**Document text:**
□ □ □ □ □

Bob Wiese

Bob Wiese


    Bill to enable police to destroy illegal drugs prior to trial

    15/06/1995 12:00 AM



    Proposed State Government legislation will enable police to destroy illegal drugs prior to trial, according to Police Minister Bob Wiese.


    Introducing the Misuse of Drugs Amendment Bill in Parliament, Mr Wiese said the Western Australian Police Service faced critical problems and substantial costs in storing large quantities of illegal drugs for periods up to 18 months awaiting trial.


    "There have been instances where police have been forced to store drugs for several years due to an accused person absconding while on bail," Mr Wiese said.


    "On other occasions, isolated police stations are forced to store the material on site until it can be moved, which is very unsatisfactory in relation to security and the health of the officers."


    Mr Wiese said that up until two years ago it was standard police practice to destroy illegal drugs after samples were taken, but the procedure ceased when it was found to contravene the Act.


    "This legislation will empower the Police Commissioner to authorise the destruction of prohibited drugs, plants or dangerous substances on site, once samples have been taken," he said.


    "Samples will ensure the accused has the opportunity for the material to be independently analysed."

□ □ □ □ □

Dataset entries
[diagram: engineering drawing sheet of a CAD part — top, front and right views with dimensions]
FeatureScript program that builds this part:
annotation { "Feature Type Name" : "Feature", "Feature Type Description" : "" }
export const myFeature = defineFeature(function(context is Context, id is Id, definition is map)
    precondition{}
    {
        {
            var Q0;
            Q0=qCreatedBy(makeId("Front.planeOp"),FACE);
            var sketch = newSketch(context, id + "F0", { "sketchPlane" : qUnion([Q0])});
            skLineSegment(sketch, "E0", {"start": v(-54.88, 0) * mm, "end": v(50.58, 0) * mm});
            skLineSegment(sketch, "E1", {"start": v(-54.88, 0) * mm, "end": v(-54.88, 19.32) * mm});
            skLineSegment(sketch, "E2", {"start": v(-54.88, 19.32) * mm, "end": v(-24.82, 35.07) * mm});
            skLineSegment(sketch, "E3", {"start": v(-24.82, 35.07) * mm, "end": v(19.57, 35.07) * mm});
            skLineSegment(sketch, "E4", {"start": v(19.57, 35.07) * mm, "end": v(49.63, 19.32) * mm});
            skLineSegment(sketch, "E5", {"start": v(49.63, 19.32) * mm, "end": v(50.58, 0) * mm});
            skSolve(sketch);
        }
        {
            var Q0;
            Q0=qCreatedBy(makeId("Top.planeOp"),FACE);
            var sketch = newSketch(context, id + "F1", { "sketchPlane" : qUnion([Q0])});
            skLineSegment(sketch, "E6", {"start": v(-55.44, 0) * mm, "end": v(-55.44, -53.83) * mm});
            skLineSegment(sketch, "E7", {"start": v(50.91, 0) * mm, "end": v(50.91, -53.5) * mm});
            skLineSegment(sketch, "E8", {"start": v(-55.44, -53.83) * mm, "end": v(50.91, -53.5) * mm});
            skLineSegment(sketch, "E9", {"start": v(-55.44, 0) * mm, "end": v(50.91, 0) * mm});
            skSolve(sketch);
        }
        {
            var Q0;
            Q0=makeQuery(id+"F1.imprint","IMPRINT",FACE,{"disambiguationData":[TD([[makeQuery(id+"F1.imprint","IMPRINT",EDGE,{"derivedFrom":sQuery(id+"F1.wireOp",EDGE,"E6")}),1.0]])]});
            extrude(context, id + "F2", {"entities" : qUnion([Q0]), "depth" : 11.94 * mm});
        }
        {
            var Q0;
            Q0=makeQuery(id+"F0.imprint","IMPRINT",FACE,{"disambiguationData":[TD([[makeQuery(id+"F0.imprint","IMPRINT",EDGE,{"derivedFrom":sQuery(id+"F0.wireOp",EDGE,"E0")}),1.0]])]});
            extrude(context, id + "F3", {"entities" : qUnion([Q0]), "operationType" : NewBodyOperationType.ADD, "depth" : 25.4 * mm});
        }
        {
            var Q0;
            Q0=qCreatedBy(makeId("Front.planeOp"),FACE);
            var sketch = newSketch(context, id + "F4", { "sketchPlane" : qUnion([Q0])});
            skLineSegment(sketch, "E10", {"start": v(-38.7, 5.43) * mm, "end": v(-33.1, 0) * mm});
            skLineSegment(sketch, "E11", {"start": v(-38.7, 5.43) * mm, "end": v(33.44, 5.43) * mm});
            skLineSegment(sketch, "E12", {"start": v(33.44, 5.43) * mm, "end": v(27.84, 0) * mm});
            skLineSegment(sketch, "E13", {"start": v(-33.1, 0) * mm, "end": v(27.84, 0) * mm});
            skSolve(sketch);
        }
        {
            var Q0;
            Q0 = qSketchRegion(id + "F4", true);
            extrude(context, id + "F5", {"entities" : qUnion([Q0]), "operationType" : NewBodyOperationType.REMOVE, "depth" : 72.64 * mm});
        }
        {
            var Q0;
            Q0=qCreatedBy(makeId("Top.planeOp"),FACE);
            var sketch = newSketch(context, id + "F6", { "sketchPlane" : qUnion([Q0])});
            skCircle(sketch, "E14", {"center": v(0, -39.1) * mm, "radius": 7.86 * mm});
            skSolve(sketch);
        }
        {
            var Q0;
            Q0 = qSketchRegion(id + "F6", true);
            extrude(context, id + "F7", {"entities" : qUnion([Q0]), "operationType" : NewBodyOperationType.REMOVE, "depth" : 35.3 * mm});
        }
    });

□ □ □ □ □

**Work instruction 1:** Rewrite the paragraph beginning "Introducing the Misuse of Drugs Amendment Bill" from the drug bill statement as a brief bulleted list that keeps its main facts.
**Work instruction 2:** Output the part of the drug bill statement from "Bill to enable" up to and including "months awaiting trial.", unchanged.
**Work instruction 3:** Pick up the drug bill statement after its final sentence and carry it on.

**Output 1:**
- Police Minister Bob Wiese introduced the Misuse of Drugs Amendment Bill in Parliament.
- He said the Western Australian Police Service faced critical problems and substantial costs in storing large quantities of illegal drugs.
- The drugs could be held for up to 18 months while awaiting trial.

**Output 2:**
Bill to enable police to destroy illegal drugs prior to trial

    15/06/1995 12:00 AM



    Proposed State Government legislation will enable police to destroy illegal drugs prior to trial, according to Police Minister Bob Wiese.


    Introducing the Misuse of Drugs Amendment Bill in Parliament, Mr Wiese said the Western Australian Police Service faced critical problems and substantial costs in storing large quantities of illegal drugs for periods up to 18 months awaiting trial.

**Output 3:**
    Mr Wiese said the destruction of illegal drugs on location was a far more practical solution to the difficulties faced when transporting and storing large quantities of drugs found in remote areas.


    "Safeguards are in place to ensure the destruction of the drugs can only proceed in the presence of a justice of the peace, clerk of Petty Sessions and a high-ranking police officer," he said.


    The Minister said concerns had been raised over the health and safety conditions of people involved in the security of drugs at storage centres.


    "Some of the chemical ingredients used in the manufacture of amphetamine are highly toxic and volatile in their natural form and when mixed with other chemicals," he said.


    Mr Wiese said the new legislation would help `free up' police officers and resources by relieving them of the obligation to guard, transport, secure and store large hauls of prohibited drugs.